> **ABOUT THIS EXERCISE**
Your answer must be an exact copy of the entries below, with no pictures in it.

Start of INPUT FOR THIS TASK

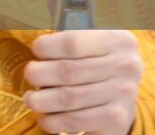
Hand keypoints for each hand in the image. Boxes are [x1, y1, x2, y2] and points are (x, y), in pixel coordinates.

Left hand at [23, 30, 142, 134]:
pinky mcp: (117, 120)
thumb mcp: (93, 37)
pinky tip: (46, 118)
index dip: (47, 47)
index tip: (36, 50)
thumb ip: (68, 32)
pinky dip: (54, 122)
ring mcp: (123, 96)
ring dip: (42, 101)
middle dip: (39, 75)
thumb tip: (36, 43)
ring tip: (31, 99)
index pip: (72, 43)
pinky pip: (77, 122)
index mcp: (117, 40)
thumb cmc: (98, 58)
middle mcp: (125, 67)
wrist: (125, 88)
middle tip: (30, 76)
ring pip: (69, 99)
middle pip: (68, 72)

End of INPUT FOR THIS TASK

> **RESULT**
Hand keypoints for each hand in the image. Boxes are [x1, y1, x2, y2] and points are (x, y), in pixel coordinates.

Left hand at [23, 30, 142, 134]:
pinky mcp: (117, 120)
thumb mcp: (93, 37)
pinky tip: (46, 118)
index dip: (47, 47)
index tip: (36, 50)
thumb ip: (68, 32)
pinky dip: (54, 122)
ring mcp: (123, 96)
ring dip: (42, 101)
middle dip: (39, 75)
thumb tip: (36, 43)
ring tip: (31, 99)
index pip: (72, 43)
pinky pip: (77, 122)
index mcp: (117, 40)
thumb cmc: (98, 58)
middle mcp: (125, 67)
wrist: (125, 88)
middle tip: (30, 76)
ring pip: (69, 99)
middle pip: (68, 72)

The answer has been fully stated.